**EXERCISE REQUIREMENTS**
Set down exactly the entries below, beginning at their first line and ending at the line with "slide_number [50, 1024, 425, 1103]".

--- GIVEN DATA Enclosed Below ---

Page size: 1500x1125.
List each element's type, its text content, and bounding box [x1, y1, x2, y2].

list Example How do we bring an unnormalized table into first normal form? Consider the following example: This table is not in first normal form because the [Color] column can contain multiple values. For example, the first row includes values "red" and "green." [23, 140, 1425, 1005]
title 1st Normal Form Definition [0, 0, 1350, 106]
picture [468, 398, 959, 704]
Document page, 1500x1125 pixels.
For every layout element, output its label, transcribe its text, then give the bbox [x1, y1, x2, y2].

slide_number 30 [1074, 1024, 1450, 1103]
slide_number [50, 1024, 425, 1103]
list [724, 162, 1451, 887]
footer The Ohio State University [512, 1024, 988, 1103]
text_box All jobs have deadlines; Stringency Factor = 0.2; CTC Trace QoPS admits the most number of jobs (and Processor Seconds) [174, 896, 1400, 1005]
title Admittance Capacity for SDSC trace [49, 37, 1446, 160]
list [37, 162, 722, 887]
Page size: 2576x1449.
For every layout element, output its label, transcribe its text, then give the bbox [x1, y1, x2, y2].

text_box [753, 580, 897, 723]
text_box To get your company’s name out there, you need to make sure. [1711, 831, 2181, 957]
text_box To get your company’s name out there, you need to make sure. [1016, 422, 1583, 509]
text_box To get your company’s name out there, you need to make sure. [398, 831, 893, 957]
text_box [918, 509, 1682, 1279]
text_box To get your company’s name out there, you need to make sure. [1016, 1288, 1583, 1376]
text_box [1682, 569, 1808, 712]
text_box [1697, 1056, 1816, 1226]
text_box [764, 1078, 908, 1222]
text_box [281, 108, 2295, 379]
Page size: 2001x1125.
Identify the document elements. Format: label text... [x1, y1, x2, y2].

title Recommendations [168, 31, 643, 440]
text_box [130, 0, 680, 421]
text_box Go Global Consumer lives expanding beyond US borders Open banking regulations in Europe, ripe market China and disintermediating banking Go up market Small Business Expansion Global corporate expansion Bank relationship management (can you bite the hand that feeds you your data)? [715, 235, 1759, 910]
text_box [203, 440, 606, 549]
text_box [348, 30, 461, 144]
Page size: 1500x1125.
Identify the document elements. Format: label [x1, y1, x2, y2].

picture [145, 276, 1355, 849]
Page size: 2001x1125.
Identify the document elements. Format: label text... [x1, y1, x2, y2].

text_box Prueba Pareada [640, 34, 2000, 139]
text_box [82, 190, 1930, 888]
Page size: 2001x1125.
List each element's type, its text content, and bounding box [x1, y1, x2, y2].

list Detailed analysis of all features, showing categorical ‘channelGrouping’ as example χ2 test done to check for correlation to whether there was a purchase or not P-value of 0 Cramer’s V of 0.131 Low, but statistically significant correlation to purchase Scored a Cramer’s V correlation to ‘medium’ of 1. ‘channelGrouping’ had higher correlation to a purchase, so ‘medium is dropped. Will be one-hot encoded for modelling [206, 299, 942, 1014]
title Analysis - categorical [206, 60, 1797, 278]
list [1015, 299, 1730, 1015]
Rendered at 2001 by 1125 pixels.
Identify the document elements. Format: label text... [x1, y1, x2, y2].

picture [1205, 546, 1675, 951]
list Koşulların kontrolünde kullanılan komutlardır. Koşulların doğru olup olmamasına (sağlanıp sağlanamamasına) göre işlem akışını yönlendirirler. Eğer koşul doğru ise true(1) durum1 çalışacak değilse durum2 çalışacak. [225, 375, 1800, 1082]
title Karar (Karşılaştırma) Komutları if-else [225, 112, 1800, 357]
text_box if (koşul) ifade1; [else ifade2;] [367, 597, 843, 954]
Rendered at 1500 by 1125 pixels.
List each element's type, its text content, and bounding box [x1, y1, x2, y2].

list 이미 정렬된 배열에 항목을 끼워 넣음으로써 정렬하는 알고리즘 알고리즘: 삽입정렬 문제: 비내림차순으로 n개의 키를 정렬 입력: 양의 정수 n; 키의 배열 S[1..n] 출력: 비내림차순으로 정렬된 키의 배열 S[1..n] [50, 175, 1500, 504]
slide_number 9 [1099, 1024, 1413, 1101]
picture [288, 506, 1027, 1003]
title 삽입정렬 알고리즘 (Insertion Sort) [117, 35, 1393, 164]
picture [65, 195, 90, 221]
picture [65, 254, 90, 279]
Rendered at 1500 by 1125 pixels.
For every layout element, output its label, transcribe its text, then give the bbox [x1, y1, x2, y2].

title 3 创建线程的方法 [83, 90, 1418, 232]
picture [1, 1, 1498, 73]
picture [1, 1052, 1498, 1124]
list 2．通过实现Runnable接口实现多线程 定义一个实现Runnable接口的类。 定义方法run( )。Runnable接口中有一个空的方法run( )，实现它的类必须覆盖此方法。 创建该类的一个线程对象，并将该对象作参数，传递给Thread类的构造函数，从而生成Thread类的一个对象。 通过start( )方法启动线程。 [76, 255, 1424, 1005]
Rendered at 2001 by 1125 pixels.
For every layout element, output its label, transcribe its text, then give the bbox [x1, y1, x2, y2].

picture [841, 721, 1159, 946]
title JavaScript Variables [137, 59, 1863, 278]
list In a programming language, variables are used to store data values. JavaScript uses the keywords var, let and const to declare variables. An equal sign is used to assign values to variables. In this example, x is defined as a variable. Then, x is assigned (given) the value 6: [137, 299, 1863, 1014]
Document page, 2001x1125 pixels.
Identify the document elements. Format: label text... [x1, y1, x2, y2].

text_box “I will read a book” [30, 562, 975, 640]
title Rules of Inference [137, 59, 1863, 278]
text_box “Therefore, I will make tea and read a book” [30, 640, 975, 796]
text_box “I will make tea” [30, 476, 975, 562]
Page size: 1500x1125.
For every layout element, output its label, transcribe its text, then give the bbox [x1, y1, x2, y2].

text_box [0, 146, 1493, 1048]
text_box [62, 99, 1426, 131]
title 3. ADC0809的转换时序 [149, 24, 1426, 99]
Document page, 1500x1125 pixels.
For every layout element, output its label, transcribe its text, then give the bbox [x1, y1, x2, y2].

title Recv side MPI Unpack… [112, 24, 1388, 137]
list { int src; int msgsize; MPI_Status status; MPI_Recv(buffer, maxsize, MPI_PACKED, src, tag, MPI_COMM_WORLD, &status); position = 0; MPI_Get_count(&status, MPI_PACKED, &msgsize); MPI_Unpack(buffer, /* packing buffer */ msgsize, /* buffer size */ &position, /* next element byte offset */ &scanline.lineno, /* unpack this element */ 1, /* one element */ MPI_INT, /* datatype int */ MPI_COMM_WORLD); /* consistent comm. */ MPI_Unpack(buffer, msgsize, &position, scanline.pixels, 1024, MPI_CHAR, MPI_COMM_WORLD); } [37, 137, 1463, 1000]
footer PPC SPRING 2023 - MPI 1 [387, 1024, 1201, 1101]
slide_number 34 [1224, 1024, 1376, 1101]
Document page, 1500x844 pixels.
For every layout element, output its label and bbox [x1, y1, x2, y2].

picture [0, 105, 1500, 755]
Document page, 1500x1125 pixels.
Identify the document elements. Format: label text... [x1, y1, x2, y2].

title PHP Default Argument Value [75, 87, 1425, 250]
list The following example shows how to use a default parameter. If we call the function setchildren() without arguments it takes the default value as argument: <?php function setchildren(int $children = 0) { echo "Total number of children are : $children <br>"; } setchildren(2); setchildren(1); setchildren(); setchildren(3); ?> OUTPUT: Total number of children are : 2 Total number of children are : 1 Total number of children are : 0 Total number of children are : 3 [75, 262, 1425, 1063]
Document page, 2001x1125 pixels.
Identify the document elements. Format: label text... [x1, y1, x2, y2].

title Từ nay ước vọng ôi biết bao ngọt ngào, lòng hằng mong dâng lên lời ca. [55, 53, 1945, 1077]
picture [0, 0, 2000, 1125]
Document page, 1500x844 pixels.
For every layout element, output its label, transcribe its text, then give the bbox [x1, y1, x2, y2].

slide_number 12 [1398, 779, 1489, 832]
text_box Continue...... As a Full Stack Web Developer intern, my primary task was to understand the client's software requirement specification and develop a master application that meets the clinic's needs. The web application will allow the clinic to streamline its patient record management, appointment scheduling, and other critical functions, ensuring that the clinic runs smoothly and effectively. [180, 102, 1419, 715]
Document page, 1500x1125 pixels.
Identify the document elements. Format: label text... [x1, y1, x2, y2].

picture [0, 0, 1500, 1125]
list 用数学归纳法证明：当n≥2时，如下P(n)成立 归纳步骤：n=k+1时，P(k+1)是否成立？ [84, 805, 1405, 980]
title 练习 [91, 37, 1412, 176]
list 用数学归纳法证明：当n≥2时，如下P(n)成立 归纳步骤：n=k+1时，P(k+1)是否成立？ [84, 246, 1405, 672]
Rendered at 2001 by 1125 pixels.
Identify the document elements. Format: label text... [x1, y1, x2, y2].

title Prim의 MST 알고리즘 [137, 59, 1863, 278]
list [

--- End of Enclosed GIVEN DATA ---

**EXERCISE RESULT**
Page size: 1500x1125.
List each element's type, its text content, and bounding box [x1, y1, x2, y2].

list Example How do we bring an unnormalized table into first normal form? Consider the following example: This table is not in first normal form because the [Color] column can contain multiple values. For example, the first row includes values "red" and "green." [23, 140, 1425, 1005]
title 1st Normal Form Definition [0, 0, 1350, 106]
picture [468, 398, 959, 704]
Document page, 1500x1125 pixels.
For every layout element, output its label, transcribe its text, then give the bbox [x1, y1, x2, y2].

slide_number 30 [1074, 1024, 1450, 1103]
slide_number [50, 1024, 425, 1103]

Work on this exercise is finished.